| Activity |
If pictures appear in the lines below, skip them and copy exactly the lines from the one containing "right shoulder: (306, 331)" through the one containing "left knee: (107, 106)", and nothing else.
═════ Dataset content ═════
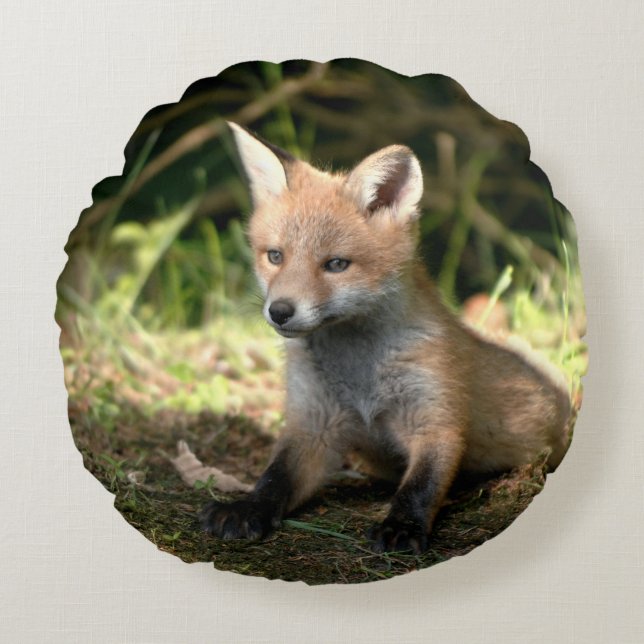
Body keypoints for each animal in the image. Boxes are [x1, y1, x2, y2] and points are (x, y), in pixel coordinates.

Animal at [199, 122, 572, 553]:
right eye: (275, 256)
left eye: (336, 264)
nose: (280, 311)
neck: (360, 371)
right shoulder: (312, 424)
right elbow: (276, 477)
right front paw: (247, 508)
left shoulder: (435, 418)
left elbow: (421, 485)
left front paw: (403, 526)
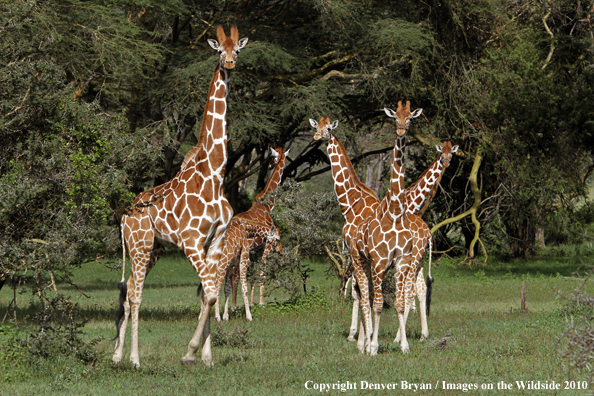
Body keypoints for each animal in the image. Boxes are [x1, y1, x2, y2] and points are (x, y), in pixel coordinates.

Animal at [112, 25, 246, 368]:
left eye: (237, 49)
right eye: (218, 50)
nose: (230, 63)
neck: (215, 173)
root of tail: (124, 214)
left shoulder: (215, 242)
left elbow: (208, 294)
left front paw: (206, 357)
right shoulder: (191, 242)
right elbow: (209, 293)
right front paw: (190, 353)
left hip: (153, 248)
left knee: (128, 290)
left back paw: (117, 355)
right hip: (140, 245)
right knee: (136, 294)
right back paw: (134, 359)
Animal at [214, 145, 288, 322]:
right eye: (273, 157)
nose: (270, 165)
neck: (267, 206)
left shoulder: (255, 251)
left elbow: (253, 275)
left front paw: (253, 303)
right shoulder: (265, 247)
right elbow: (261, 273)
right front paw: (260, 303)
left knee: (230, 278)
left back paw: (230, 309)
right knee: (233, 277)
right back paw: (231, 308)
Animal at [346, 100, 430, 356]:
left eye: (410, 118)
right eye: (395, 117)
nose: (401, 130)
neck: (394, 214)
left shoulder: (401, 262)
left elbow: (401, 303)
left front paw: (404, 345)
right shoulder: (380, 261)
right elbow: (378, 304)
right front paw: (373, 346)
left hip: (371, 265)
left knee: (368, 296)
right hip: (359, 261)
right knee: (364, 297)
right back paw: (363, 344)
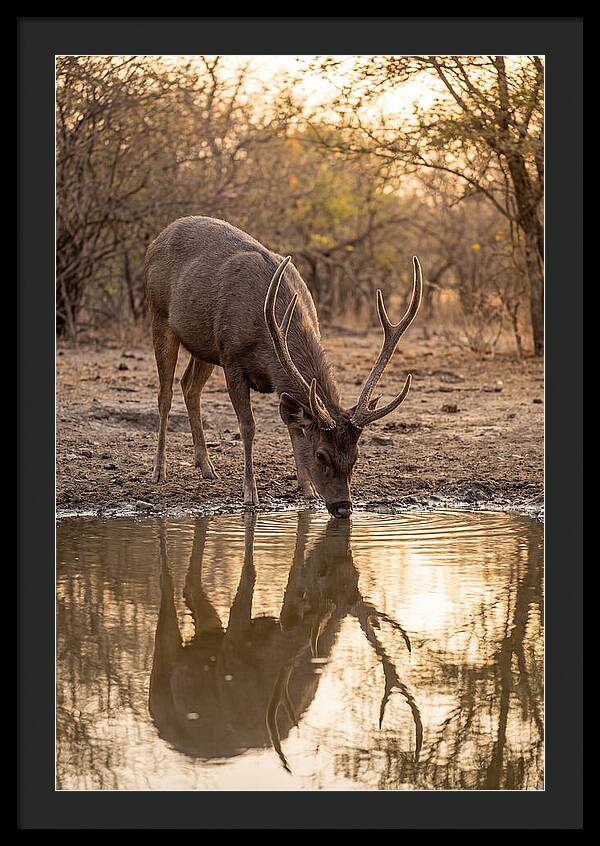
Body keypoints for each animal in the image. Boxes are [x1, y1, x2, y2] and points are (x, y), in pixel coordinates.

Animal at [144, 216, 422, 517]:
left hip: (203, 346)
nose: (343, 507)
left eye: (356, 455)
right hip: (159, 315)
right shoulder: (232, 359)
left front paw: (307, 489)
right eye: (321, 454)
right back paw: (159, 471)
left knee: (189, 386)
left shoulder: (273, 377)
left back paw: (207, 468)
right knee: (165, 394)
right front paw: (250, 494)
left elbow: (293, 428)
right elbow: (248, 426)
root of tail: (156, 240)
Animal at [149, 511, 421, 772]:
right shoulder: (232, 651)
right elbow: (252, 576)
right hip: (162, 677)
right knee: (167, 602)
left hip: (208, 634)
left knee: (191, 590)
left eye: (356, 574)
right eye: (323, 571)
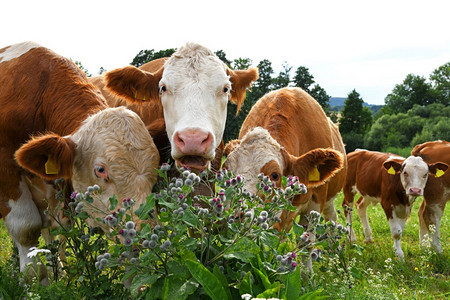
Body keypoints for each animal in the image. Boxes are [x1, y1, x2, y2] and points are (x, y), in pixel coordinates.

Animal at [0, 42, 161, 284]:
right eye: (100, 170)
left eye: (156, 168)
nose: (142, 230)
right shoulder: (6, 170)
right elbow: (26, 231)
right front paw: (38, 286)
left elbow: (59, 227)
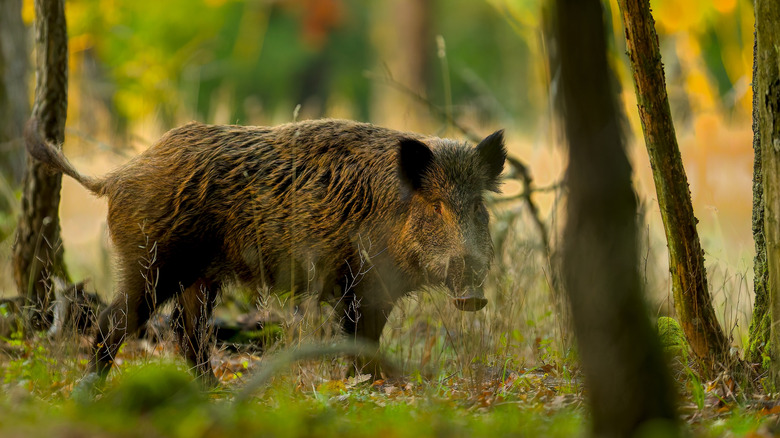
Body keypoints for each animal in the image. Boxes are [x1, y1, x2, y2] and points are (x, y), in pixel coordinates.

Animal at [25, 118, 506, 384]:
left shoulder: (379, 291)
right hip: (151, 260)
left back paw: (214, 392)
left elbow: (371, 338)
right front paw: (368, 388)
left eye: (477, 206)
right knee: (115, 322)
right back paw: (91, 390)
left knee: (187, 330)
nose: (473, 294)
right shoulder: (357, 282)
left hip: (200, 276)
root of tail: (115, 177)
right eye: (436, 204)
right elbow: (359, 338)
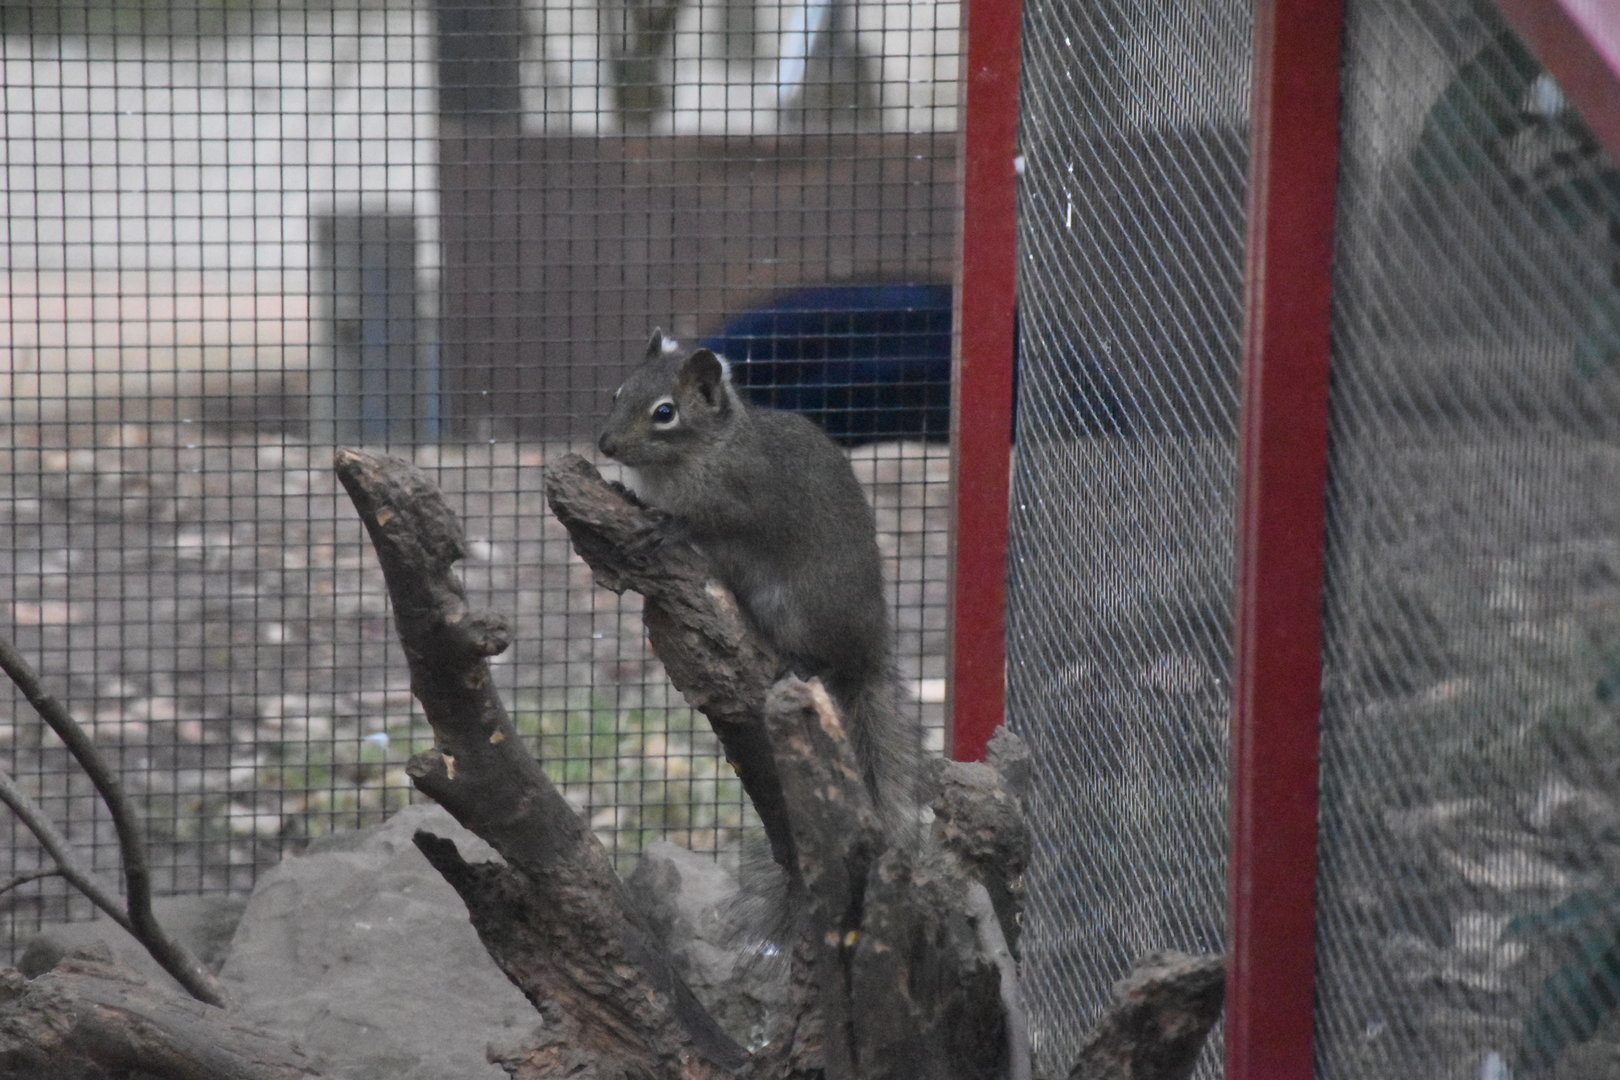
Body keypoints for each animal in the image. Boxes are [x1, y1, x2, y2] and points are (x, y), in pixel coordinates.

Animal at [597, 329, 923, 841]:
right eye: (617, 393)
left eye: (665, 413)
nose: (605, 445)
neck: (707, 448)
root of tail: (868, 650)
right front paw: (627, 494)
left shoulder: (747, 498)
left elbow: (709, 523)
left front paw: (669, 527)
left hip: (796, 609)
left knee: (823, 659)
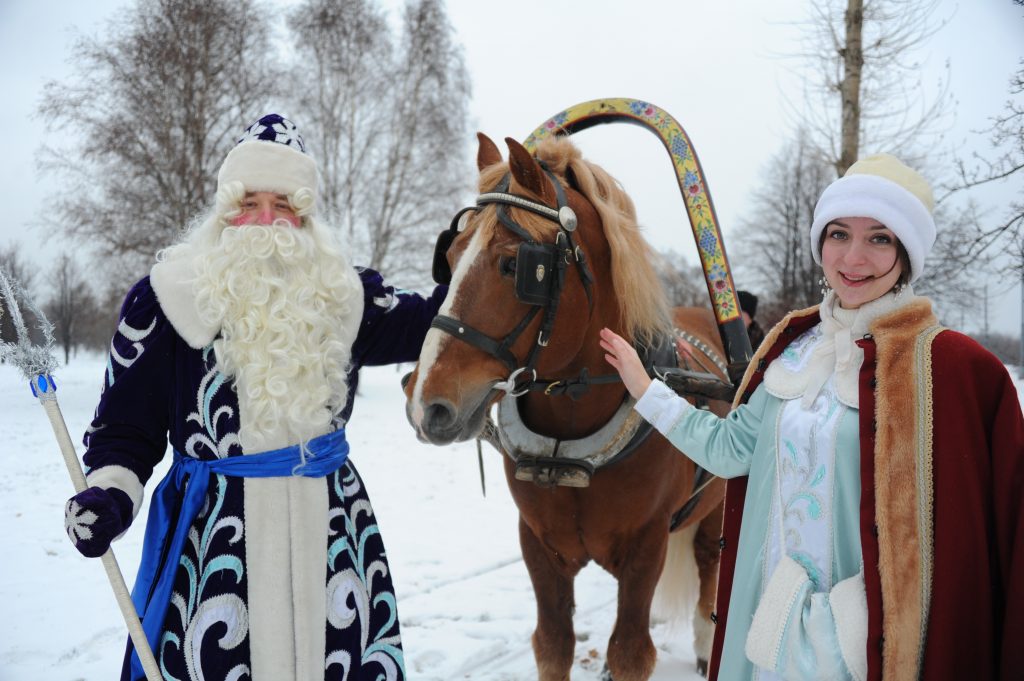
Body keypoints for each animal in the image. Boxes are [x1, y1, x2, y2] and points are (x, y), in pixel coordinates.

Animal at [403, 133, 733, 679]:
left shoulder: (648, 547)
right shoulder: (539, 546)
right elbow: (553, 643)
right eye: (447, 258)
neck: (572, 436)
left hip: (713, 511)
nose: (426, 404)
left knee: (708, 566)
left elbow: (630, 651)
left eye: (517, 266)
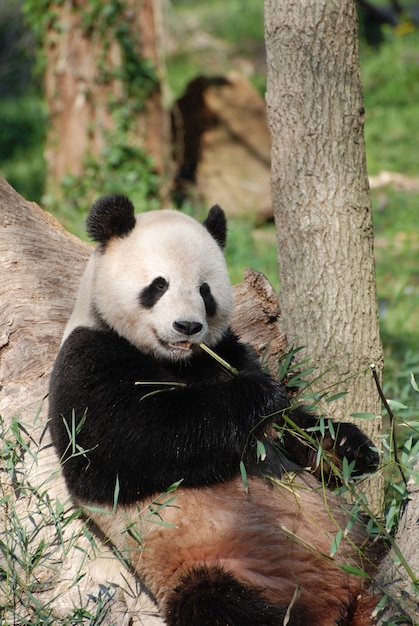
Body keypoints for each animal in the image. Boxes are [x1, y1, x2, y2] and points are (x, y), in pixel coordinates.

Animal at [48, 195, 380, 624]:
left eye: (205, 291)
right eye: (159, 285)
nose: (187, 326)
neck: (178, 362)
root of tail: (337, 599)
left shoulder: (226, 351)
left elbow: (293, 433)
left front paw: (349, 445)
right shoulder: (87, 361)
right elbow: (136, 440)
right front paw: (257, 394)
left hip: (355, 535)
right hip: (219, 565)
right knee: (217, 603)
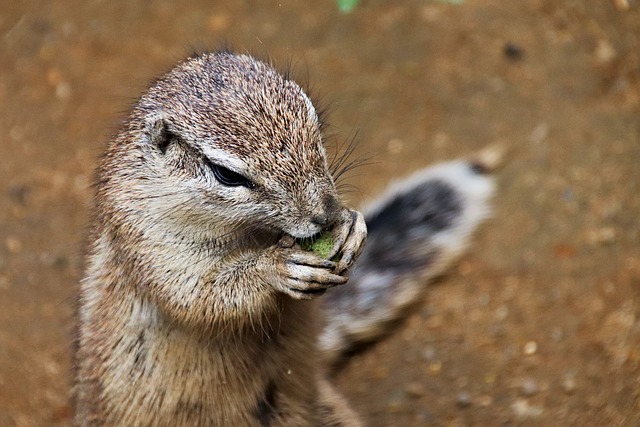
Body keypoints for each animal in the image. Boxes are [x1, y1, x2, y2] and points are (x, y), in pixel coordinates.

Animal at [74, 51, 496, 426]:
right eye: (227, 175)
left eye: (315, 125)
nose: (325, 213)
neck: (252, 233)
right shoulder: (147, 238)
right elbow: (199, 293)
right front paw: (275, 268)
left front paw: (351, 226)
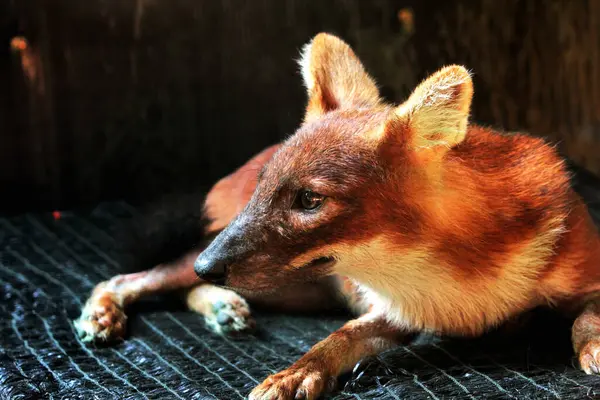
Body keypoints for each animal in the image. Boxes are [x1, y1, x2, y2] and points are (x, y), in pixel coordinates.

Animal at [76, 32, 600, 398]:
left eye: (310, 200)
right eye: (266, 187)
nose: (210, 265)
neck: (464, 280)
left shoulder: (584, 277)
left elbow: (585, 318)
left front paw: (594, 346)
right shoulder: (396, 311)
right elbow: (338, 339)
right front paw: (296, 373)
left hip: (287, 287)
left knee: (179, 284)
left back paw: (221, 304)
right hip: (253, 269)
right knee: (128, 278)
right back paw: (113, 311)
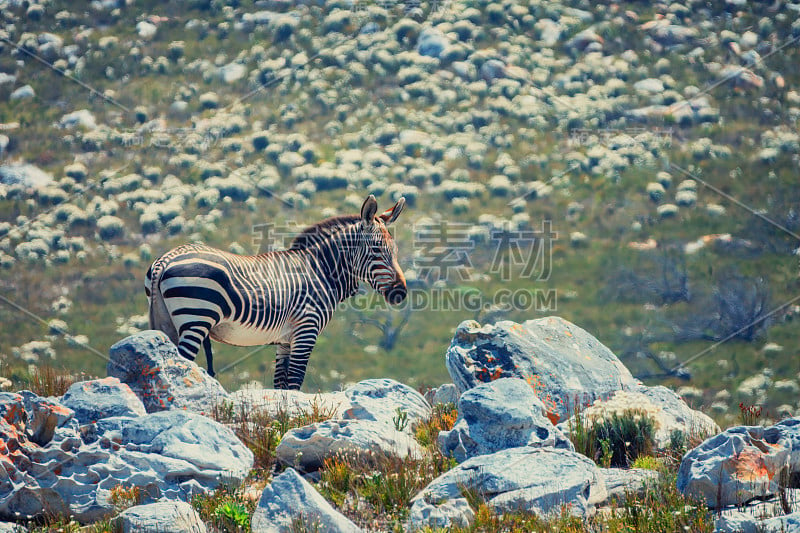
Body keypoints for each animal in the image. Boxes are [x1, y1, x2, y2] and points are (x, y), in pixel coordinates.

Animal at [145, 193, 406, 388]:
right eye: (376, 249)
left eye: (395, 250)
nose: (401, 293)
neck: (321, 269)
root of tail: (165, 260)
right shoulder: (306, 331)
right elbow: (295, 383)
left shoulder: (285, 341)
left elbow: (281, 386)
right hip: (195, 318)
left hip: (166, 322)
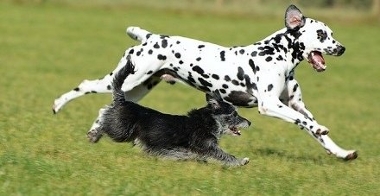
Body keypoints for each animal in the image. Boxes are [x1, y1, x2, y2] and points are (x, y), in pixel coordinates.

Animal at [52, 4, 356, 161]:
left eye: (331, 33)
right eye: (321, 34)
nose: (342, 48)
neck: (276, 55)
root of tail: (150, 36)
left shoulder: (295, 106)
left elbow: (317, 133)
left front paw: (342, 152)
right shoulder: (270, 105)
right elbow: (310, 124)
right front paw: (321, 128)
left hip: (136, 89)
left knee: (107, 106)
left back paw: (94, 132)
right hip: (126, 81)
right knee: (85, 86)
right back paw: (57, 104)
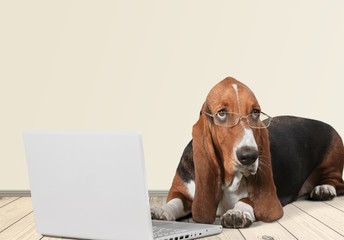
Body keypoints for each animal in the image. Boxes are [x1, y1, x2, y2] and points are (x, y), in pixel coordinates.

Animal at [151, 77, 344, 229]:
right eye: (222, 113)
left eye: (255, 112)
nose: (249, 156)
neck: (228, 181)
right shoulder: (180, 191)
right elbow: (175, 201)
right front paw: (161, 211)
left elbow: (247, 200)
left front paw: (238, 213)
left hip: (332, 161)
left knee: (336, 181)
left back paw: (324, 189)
═════
| Answer section |
right shoulder: (306, 331)
right elbow: (295, 383)
left shoulder: (285, 341)
left elbow: (281, 386)
right hip: (195, 318)
left hip: (166, 322)
Body keypoints for each animal in the image. Boxes are [x1, y1, x2, y2] and points are (x, y), in pixel coordinates.

Animal at [52, 4, 356, 161]:
left eye: (331, 33)
right eye: (321, 34)
nose: (342, 48)
neck: (276, 55)
root of tail: (150, 36)
left shoulder: (295, 106)
left elbow: (317, 133)
left front paw: (342, 152)
right shoulder: (270, 105)
right elbow: (310, 124)
right front paw: (321, 128)
left hip: (136, 89)
left knee: (107, 106)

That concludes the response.